Bersyukurlah karena Tuhan telah melahirkan kita. Dengan tidak adanya kita di
dunia, tidak akan ada pula orang-orang normal di luar sana, Eva. Kita hanya
perlu memerankan diri kita sesuai kesepakatan yang sudah kita buat dengan Tuhan
sebelum kita terlahir di dunia. Kau pemeran yang sangat baik, aku akui dirimu
itu keren."
"Hidup itu sungguh
rumit. Aku selalu berdoa untuk menjadi batu jika aku dilahirkan kembali,"

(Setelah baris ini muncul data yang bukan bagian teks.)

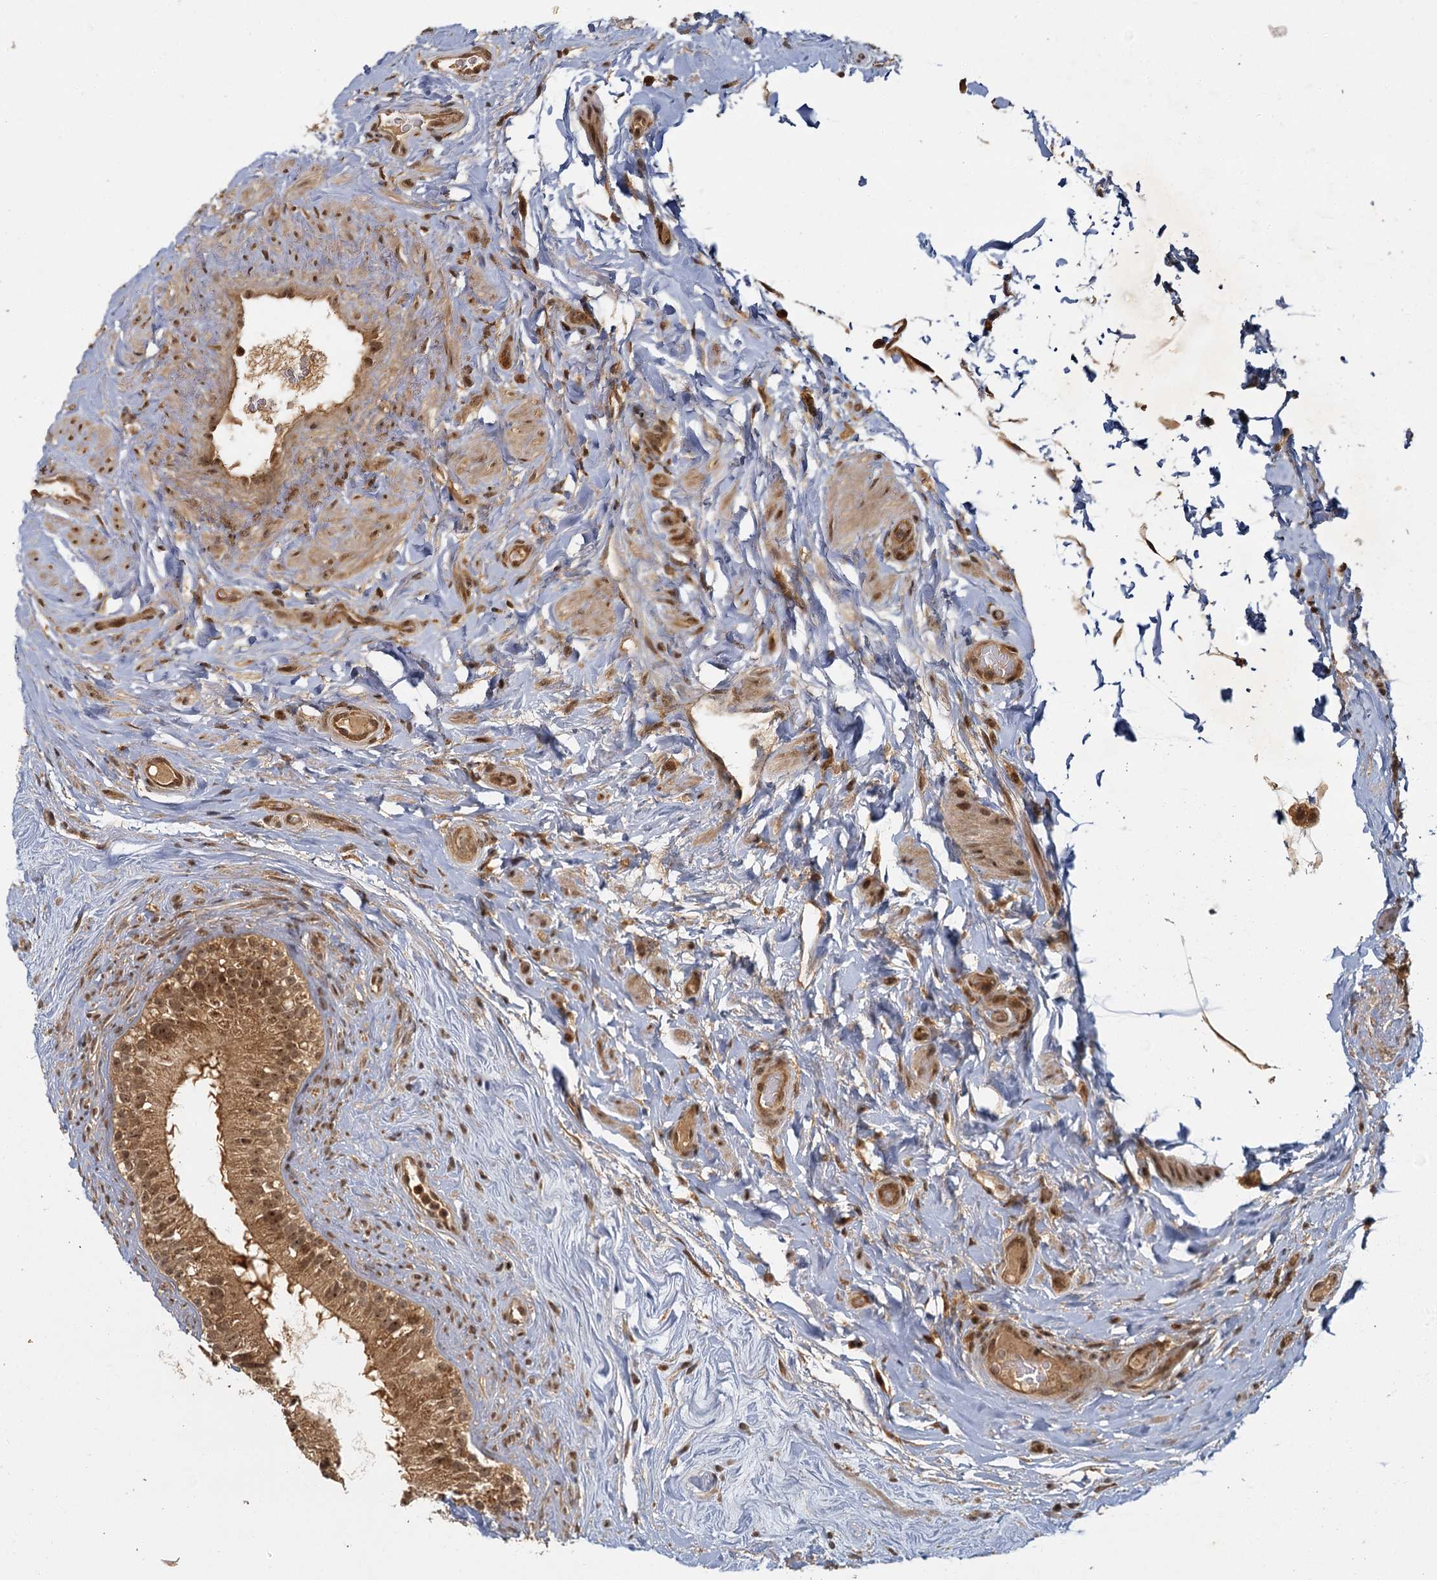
{"staining": {"intensity": "moderate", "quantity": ">75%", "location": "cytoplasmic/membranous,nuclear"}, "tissue": "epididymis", "cell_type": "Glandular cells", "image_type": "normal", "snomed": [{"axis": "morphology", "description": "Normal tissue, NOS"}, {"axis": "topography", "description": "Epididymis"}], "caption": "Benign epididymis demonstrates moderate cytoplasmic/membranous,nuclear positivity in about >75% of glandular cells The staining is performed using DAB (3,3'-diaminobenzidine) brown chromogen to label protein expression. The nuclei are counter-stained blue using hematoxylin..", "gene": "ZNF549", "patient": {"sex": "male", "age": 84}}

keluh Eva sambil menghela napas yang panjang.
"Berbeda sepertimu.
Justru aku ingin merasa tidak hidup dan juga tidak mati. Pemikiran kita tentang
ini semua hanya akan membuat diri kita jatuh ke dalam sesuatu yang tidak akan
pernah terjadi. Tentu saja itu tidak akan nikmat, bukan?" Yuri meminum
kopi hitamnya dengan hati-hati, tidak mau sedikit pun cairan terlewat dari
gelas itu menuju ke mulut lalu masuk ketenggorokannya. Cairan itu berasa
seperti sebuah obat untuk otaknya jika sedang merasa tidak waras, dan dengan
mustahilnya selalu saja manjur.
"Aku tidak pernah
bertemu dengan orang aneh sepertimu. Seseorang yang jika sedang merasa kacau,
kau selalu saja menyalahkan diri sendiri dan tentu saja bercerita tentang semua
itu dengan-Nya. Pantas saja Tuhan menganggapmu seseorang yang sangat cerewet,
Sayang. Terlepas dari itu, kau itu hebat. Tidak pernah mengganggu orang-orang
yang kau anggap normal disaat kau merasakan kekacauan itu, dengan artian, kau
tidak mengacaukan apa yang ada di dalam diri mereka. Kekacauanmu itu sungguh
teratur, berjalan sangat lancar di dalam dirimu. Simbol yang baru saja aku gambar,
itulah yang ada di dalam dirimu."
Yuri tersenyum bahagia,
dirinya sangat bersyukur bertemu dengan seseorang yang hebat sehingga dirinya
pun ikut merasakan kehebatan itu.
"Aku sangat bersyukur
dan berterimakasih karena kau telah menolongku waktu itu. Diriku sedang
sekarat, seperti mayat hidup. Dengan semua kekacauan yang ada di dalam dirimu,
kau bersedia menanggung kekacauanku. Janganlah merasa sendiri, lihatlah aku di
hadapanmu sekarang, Eva. Kau hanya perlu tahu itu." Yuri kemudian memeluk
Eva. Mereka berdua merasakan suatu tempat yang kacau di pelukan itu, tempat
yang terlalu kacau sampai-sampai tidak ingin semua itu hilang dan tidak pernah
ditemui lagi.
"Oh Tuhan, terimakasih
telah mempertemukanku dengan dirinya. Kau sungguh baik, di saat
semua orang mengganggap-Mu tidak adil. Biarkan kami bersama dengan semua
kekacauan ini, Kau pasti sudah mengetahuinya. Kabulkanlah doaku, Tuhan,"
gumam Yuri di dalam hatinya. Ia dengan sangat yakin dan bertekad bahwa Tuhan
benar-benar akan mengabulkan doanya.